Lebanese man accused by the United States of transferring money to Hamas is assassinated near Beirut

A Lebanese man subject to United States sanctions accusing him of orchestrating transfers of funds from Iran to Palestinian Hamas was assassinated near Beirut, a security source revealed to AFP on Wednesday.

The body of the man, Mohammad Sarur, was found Tuesday in a villa in Beit Méry, a town overlooking Beirut, shot at least five times, the source said.

The perpetrators of the crime did not touch a sum of money that was on him, she added.

After his death was announced on Wednesday, his family said at a press conference from their village of Laboué that they had lost all contact with him since April 3.

The security source said he worked for financial institutions of the powerful pro-Iranian Hezbollah, an ally of Hamas.

In August 2019, the US Treasury announced sanctions against several people, including Sarur, accused of facilitating the transfer of “tens of millions of dollars from the Quds Force through Hezbollah in Lebanon to Hamas so that it could carry out terrorist attacks from the Gaza Strip.

The Quds Force under the Iranian Revolutionary Guards, the regime’s ideological army, is the elite unit responsible for Iran’s external operations.

The Treasury had specified that Sarur in particular was “responsible for the transfer of tens of millions of dollars between the Revolutionary Guards of Iran and the Ezzeddine al-Qassam Brigades”, the armed wing of Hamas.

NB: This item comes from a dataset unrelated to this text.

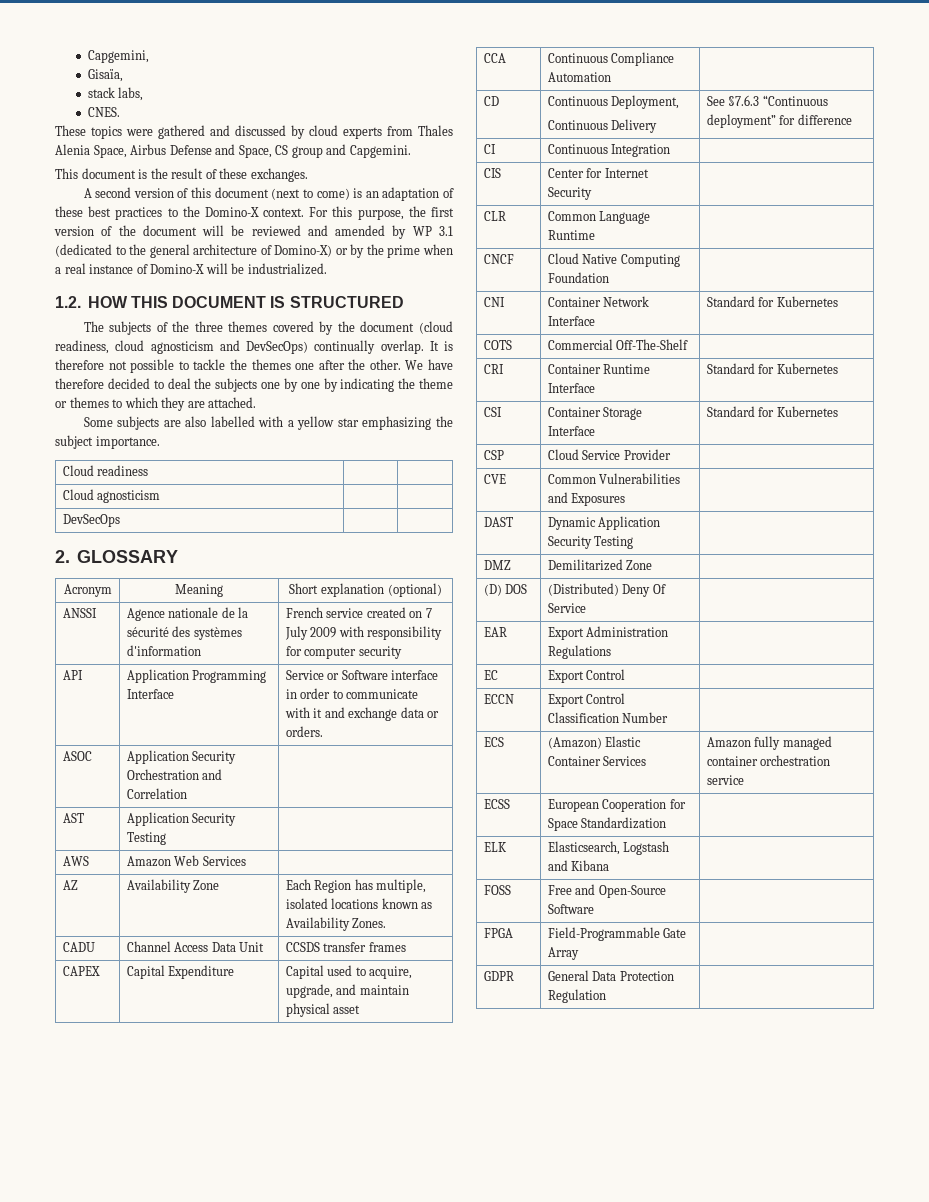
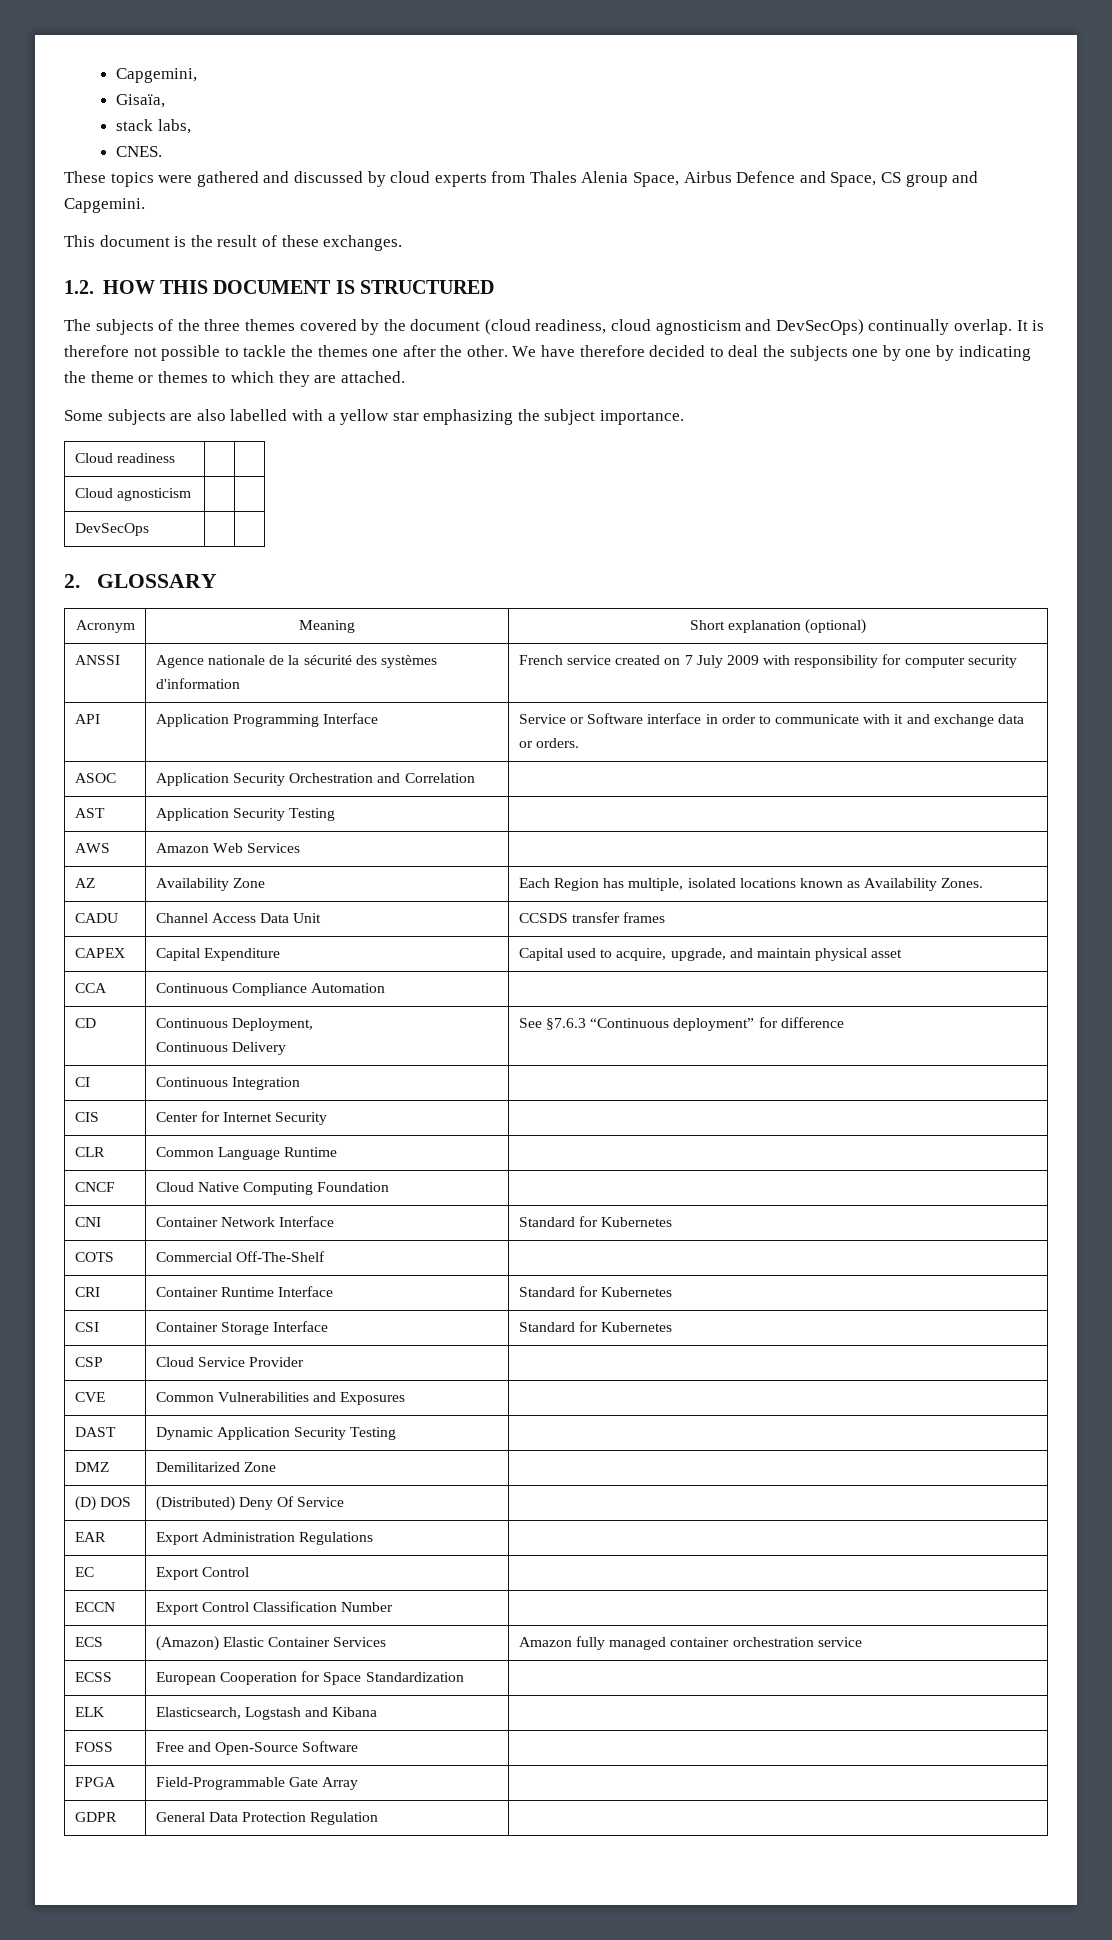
[169,145,212,155] Defense -> [736,171,796,183] Defence
[83,187,454,201] [55,206,455,220] [54,225,453,239] [55,244,454,258] [55,263,327,275] // A second version of this document (next to come) is an adaptation of these best practices to the Domino-X context. For this purpose, the first version of the document will be reviewed and amended by WP 3.1 (dedicated to the general architecture of Domino-X) or by the prime when a real instance of Domino-X will be industrialized. -> (403, 243) none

Sarur “was identified as being in charge of all financial transfers between the al-Quds Corps and the Qassam brigades,” the US Treasury said, specifying that he worked in a Hezbollah bank also sanctioned, Bayt al-Mal.

Wednesday, during the press conference held in the presence of two Hezbollah deputies in particular, Sarur’s family denounced a “planned” crime, warning against any treatment of the case as being a “passing incident » and requested an investigation from the Lebanese authorities.

In early March, a US Treasury official visited Beirut and asked Lebanese officials to prevent transfers of funds to Hamas from Lebanon, according to media reports.

Jesse Baker, assistant secretary of the Treasury for Asia and the Middle East in the Office of Terrorism Financing and Financial Crimes, spoke with Lebanese political and financial leaders.

Since the day after the war in the Gaza Strip between Israel and Hamas on October 7, exchanges of fire have pitted the Israeli army against Lebanese Hezbollah and its allies, who claim to support the Palestinian Islamist movement.